Мне захотелось убить Петьку, но он мог еще пригодиться.
— В общем, мне, конечно, очень стыдно, но такие они разговоры вели… нехорошие, в общем, посмотрел я, что в том портфельчике было.
— ???
— Там бумага была, какая-то купля-продажа, и фамилия — Кошкин, а еще — паспорт Фомича там был! А он, я как раз вспомнил, мне про какого-то одноглазого все втирал, мол, мужик с повязкой его и спаивал. Мэри, ты чего?
Ноги стали вмиг ватными, стало трудно дышать. Я вдруг вспомнила, как страшно побледнел Полозов тогда, в Рождество, в ресторане, при упоминании одноглазого. Постойте-постойте, но ведь он должен был приехать только сегодня! Ревность скользкой змеей обвилась вокруг меня и сдавила горло так, что стало трудно дышать. А я-то, дура, думала, как там без меня Степа, скучает, бедненький-несчастненький, наверное! Неужели…
— Все в порядке?
— Да, Петь, не волнуйся, — я полной грудью вдохнула морозный воздух, стало полегче. — А проститутка — это ты кого имел в виду?
— Ну кого-кого, не знаю я, как зовут, такая краля, как с журнала модного сошла только что, постоянно здесь ошивается.
Инесса!
— Короче, понимаешь, мужику идти некуда вообще! В нашем ЖЭКе руками развели: мол, извините, ничего поделать не можем, всего хорошего!
Картинка выстраивалась фантастическая: Кошкин — рождество — трубы — Инесса…
— А где он сейчас… живет?
— Я так и не понял. — Муханов смущенно кашлянул. — Он телефончик-то оставил, вроде у друзей каких… Мир, знаешь, не без добрых людей.

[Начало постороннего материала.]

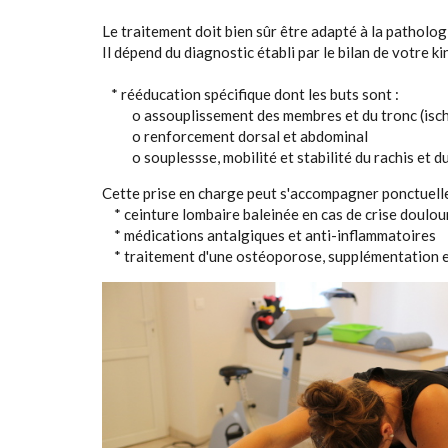
Le traitement doit bien sûr être adapté à la patholog
Il dépend du diagnostic établi par le bilan de votre k
* rééducation spécifique dont les buts sont :
o assouplissement des membres et du tronc (ischio 
o renforcement dorsal et abdominal
o souplessse, mobilité et stabilité du rachis et du
Cette prise en charge peut s'accompagner ponctuell
* ceinture lombaire baleinée en cas de crise doulo
* médications antalgiques et anti-inflammatoires
* traitement d'une ostéoporose, supplémentation en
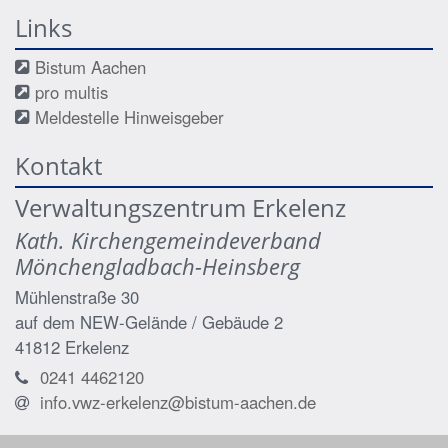
Links
Bistum Aachen
pro multis
Meldestelle Hinweisgeber
Kontakt
Verwaltungszentrum Erkelenz
Kath. Kirchengemeindeverband
Mönchengladbach-Heinsberg
Mühlenstraße 30
auf dem NEW-Gelände / Gebäude 2
41812
Erkelenz
0241 4462120
info.vwz-erkelenz@bistum-aachen.de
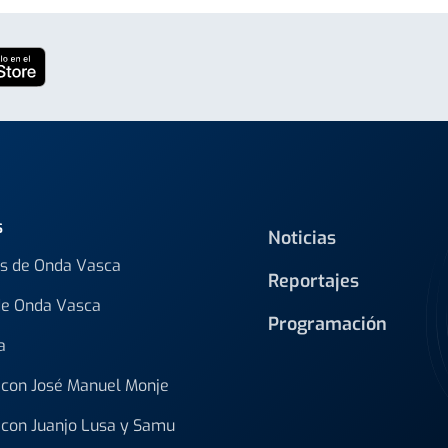
s
Noticias
s de Onda Vasca
Reportajes
de Onda Vasca
Programación
a
con José Manuel Monje
con Juanjo Lusa y Samu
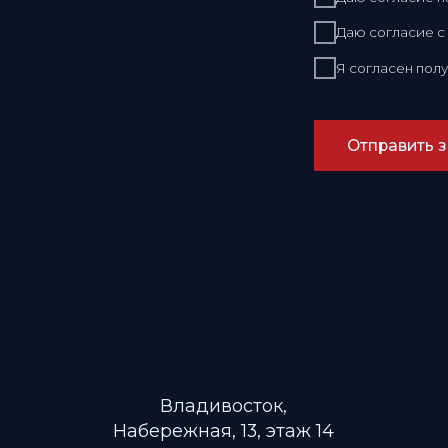
Владивосток,
Набережная, 13, этаж 14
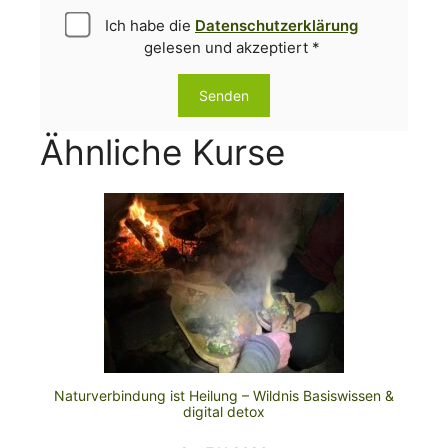
Ich habe die
Datenschutzerklärung
gelesen und akzeptiert *
Ähnliche Kurse
Naturverbindung ist Heilung – Wildnis Basiswissen &
digital detox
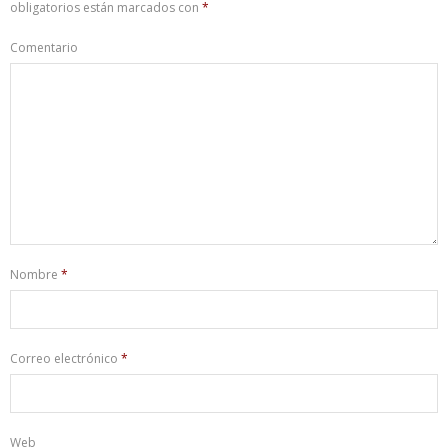
obligatorios están marcados con
*
Comentario
Nombre
*
Correo electrónico
*
Web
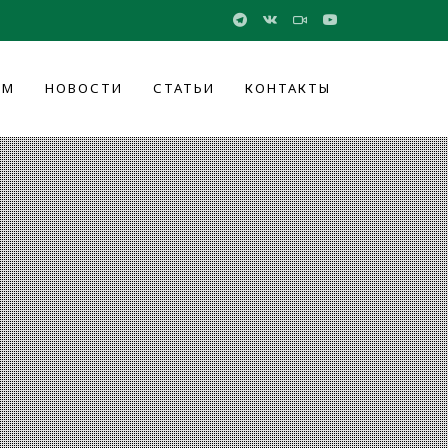
ОМ
НОВОСТИ
СТАТЬИ
КОНТАКТЫ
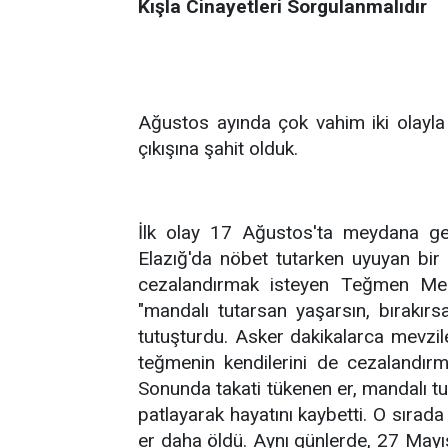
Kışla Cinayetleri Sorgulanmalıdır
Ağustos ayında çok vahim iki olayla i
çıkışına şahit olduk.
İlk olay 17 Ağustos'ta meydana gel
Elazığ'da nöbet tutarken uyuyan bir 
cezalandırmak isteyen Teğmen Meh
"mandalı tutarsan yaşarsın, bırakırs
tutuşturdu. Asker dakikalarca mevzile
teğmenin kendilerini de cezalandırma
Sonunda takati tükenen er, mandalı 
patlayarak hayatını kaybetti. O sırad
er daha öldü. Aynı günlerde, 27 Mayı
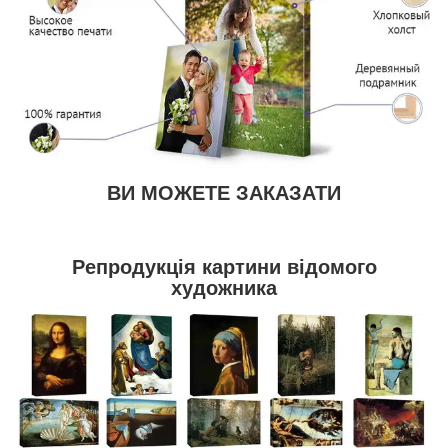
ВИ МОЖЕТЕ ЗАКАЗАТИ
Репродукція картини відомого
художника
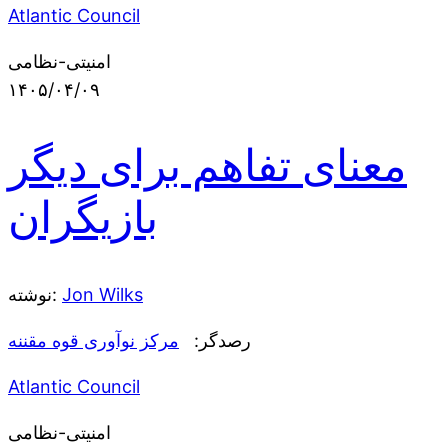
Atlantic Council
امنیتی-نظامی
۱۴۰۵/۰۴/۰۹
معنای تفاهم برای دیگر
بازیگران
نوشته:
Jon Wilks
رصدگر:
مرکز نوآوری قوه مقننه
Atlantic Council
امنیتی-نظامی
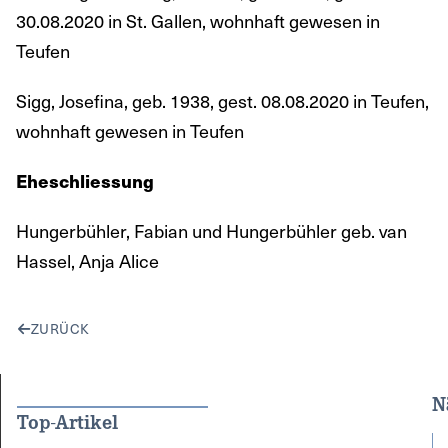
30.08.2020 in St. Gallen, wohnhaft gewesen in
Teufen
Sigg, Josefina, geb. 1938, gest. 08.08.2020 in Teufen,
wohnhaft gewesen in Teufen
Eheschliessung
Hungerbühler, Fabian und Hungerbühler geb. van
Hassel, Anja Alice
ZURÜCK
N
Top-Artikel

Происходящее дальше проходило как в тумане: разъезжающаяся дверь, лестница, звонок по телефону, долгое томительное ожидание… Зазвонил местный.
— Мария Николаевна, мне бы поговорить… — мялся в трубке «загородный строитель» Павел Кузьмич.
Какой настырный! Все в офисе давно знали, что Степан имеет на меня виды и Мэри Блинчикова — объект неприкасаемый.
— Ничего особенного, легкий обед, скрасящий одиночество холостяка, — бормотал, шмыгая носом, не соблюдающий субординацию главный менеджер.
Хоть бы высморкался разок, что ли!
— Павел Кузьмич, я бы с удовольствием, — решительно прервала я излияния «холостяка». — Мне надо срочно уехать, дело личное и не терпящее отлагательства! — и бросила трубку.
Я бросила листочек с адресом в сумку, прилепила к компьютеру липучку «Буду завтра» и выскочила в коридор.